What you will do -
Rename "Species" to "Taxon" in the records, beginning at the first line and stopping after the line that contains "2014 | %: 30.1 -> 36.1". Return only those lines, with everything else unchanged.

Stored items from a collection:
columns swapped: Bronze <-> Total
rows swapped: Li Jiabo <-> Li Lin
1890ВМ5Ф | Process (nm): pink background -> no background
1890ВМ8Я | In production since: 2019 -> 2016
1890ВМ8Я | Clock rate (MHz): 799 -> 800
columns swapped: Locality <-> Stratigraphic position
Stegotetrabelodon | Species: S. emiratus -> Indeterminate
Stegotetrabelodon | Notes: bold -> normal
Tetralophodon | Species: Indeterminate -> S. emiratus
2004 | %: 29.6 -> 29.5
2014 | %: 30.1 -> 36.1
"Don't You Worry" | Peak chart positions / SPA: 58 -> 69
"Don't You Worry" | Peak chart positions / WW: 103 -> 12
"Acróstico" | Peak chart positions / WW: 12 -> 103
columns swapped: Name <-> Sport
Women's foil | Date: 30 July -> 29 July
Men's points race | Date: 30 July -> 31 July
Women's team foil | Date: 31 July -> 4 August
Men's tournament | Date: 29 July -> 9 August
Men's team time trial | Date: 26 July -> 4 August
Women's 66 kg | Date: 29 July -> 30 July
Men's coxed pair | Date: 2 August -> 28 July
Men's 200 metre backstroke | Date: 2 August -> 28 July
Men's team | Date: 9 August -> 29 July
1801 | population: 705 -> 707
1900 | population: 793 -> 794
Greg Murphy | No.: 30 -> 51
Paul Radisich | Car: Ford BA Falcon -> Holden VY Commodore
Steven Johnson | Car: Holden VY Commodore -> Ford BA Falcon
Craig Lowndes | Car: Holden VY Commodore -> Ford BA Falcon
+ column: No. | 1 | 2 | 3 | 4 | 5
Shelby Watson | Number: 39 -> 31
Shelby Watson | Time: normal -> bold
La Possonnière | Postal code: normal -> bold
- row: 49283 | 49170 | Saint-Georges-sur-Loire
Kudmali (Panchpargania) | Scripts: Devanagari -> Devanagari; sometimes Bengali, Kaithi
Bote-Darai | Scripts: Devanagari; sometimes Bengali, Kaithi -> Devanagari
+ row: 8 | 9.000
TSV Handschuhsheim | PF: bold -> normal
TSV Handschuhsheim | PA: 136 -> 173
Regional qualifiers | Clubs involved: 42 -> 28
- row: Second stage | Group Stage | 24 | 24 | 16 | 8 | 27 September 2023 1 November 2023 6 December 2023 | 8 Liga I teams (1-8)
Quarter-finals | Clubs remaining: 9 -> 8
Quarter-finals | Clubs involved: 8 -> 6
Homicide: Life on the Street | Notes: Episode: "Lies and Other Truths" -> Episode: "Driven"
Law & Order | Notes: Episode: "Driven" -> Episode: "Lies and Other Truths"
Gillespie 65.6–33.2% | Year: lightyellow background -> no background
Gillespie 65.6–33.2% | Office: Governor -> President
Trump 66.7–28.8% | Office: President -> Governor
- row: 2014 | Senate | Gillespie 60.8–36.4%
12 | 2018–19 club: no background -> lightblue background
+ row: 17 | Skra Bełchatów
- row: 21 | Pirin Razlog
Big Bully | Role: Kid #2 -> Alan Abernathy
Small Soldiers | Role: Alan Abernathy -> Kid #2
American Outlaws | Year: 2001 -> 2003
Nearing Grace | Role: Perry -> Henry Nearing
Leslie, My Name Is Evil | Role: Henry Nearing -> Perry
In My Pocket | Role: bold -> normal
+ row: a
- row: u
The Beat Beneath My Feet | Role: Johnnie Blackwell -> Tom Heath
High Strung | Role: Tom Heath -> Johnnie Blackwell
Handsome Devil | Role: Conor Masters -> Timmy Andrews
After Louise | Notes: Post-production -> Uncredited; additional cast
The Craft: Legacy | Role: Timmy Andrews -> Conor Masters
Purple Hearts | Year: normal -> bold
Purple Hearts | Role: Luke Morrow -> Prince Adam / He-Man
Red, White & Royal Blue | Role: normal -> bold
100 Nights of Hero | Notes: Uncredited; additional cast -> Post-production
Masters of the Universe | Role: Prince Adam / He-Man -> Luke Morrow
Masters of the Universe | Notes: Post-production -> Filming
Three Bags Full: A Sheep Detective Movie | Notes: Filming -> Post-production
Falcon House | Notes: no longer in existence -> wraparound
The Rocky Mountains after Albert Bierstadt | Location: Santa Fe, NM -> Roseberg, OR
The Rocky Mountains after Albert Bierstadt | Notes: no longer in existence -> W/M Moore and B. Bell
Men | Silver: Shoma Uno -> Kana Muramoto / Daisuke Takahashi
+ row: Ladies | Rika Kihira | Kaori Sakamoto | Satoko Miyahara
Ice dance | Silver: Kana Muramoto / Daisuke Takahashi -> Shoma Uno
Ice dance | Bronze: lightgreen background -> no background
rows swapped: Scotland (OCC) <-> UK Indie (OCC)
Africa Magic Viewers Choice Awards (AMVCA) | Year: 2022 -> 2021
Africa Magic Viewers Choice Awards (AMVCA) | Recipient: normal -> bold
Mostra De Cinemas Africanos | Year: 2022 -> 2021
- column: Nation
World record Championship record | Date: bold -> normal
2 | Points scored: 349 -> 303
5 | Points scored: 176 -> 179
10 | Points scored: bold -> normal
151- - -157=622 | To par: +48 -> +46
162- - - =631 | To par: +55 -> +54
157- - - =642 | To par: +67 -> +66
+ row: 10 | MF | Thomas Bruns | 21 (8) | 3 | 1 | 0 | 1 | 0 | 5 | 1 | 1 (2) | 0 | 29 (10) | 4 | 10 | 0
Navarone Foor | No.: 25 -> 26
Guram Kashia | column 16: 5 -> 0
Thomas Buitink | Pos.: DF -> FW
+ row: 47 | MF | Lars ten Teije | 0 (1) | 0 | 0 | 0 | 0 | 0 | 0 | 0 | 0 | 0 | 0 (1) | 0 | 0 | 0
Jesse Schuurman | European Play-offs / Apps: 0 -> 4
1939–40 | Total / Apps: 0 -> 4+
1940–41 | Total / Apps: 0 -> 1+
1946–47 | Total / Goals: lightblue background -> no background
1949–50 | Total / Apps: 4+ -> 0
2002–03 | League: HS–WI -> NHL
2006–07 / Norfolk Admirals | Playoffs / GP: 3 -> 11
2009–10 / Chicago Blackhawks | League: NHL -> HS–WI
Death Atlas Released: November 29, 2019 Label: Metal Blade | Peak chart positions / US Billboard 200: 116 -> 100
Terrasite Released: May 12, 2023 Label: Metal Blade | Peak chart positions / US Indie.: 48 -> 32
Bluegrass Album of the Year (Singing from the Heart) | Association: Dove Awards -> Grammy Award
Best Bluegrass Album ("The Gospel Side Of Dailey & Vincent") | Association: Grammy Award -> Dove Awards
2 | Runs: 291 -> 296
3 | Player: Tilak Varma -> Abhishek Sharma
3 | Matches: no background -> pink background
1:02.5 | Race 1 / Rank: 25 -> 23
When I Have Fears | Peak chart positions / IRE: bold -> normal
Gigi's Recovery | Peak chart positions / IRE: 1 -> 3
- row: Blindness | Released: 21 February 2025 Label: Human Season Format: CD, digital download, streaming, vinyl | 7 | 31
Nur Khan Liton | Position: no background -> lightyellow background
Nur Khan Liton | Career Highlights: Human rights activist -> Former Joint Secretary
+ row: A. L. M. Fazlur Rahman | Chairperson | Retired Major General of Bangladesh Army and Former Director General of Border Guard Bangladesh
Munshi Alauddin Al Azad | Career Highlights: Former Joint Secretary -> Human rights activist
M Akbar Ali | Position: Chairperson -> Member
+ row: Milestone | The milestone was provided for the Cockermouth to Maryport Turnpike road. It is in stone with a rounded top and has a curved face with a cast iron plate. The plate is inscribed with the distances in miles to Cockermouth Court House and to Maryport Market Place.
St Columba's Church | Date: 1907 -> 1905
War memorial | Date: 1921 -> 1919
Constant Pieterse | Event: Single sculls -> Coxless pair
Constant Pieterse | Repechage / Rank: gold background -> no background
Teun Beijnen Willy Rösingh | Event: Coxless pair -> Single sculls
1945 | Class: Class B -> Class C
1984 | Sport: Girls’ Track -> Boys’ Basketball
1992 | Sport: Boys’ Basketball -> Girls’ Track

Answer below -
columns swapped: Bronze <-> Total
rows swapped: Li Jiabo <-> Li Lin
1890ВМ5Ф | Process (nm): pink background -> no background
1890ВМ8Я | In production since: 2019 -> 2016
1890ВМ8Я | Clock rate (MHz): 799 -> 800
columns swapped: Locality <-> Stratigraphic position
Stegotetrabelodon | Taxon: S. emiratus -> Indeterminate
Stegotetrabelodon | Notes: bold -> normal
Tetralophodon | Taxon: Indeterminate -> S. emiratus
2004 | %: 29.6 -> 29.5
2014 | %: 30.1 -> 36.1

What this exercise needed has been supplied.